The marker tells the story of the cemetery and the community The Colony that settled in the area after the Civil War. The marker stands at the Mount Olive/Bedford Chapel Community Cemetery in White County.

The Arkansas Historical Marker Program was established in 2017 by the division of Arkansas Heritage. The markers commemorate the past by acknowledging the historically significant people, places and events that have shaped our state and confirm the importance of educating the public about these Arkansas treasures.

“Arkansas Historic Preservation Program’s historical marker program creates a visual and lasting tribute to the historically significant people, places and events that have shaped our state,” said Shea Lewis, interim secretary of the Arkansas Department of Parks, Heritage and Tourism.

The text on the Mount Olive/Bedford Chapel Cemetery historical marker is as follows:

THE COLONY

After the Civil War, African Americans from across the former Confederacy settled here, in a farming community called The Colony. Many owned their own farms and others were sharecroppers. The community established the Mount Olive Baptist Church in the mid-1870s, which also housed the local school until a schoolhouse was built nearby in the 1890s. About 1880, the Bedford Chapel Colored Methodist Episcopal (CME) Church was founded. When its building burned in the 1950s, many of its members joined the Mount Olive Baptist Church. The Colony thrived though the 1930s, then slowly dwindled as residents sought opportunities elsewhere. Since 1972, descendants have held biennial reunions to celebrate The Colony’s legacy.

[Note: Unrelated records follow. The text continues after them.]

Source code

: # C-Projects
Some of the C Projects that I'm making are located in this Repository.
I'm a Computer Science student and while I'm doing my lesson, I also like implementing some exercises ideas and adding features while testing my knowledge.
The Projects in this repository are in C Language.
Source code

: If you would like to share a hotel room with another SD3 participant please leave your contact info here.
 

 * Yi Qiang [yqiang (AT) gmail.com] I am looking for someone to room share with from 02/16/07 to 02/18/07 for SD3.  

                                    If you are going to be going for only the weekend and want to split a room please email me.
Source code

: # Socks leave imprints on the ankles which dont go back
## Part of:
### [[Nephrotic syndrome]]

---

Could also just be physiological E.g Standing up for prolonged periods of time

MOUNT OLIVE/BEDFORD CHAPEL CEMETERY

The Mount Olive / Bedford Chapel Cemetery and Mount Olive Baptist Church are the last remnants of the African American community called The Colony. The cemetery contains more than 90 burials, marked and unmarked, dating from the early 20th century and continuing into the 21st. Members of both local churches, including early settlers of the community and veterans of both world wars, are buried here. Listed in the National Register of Historic Places in 2019, it is significant due to its association with the story of The Colony and for the fact that many graves exhibit funerary art and customs characteristic of similar rural African American communities.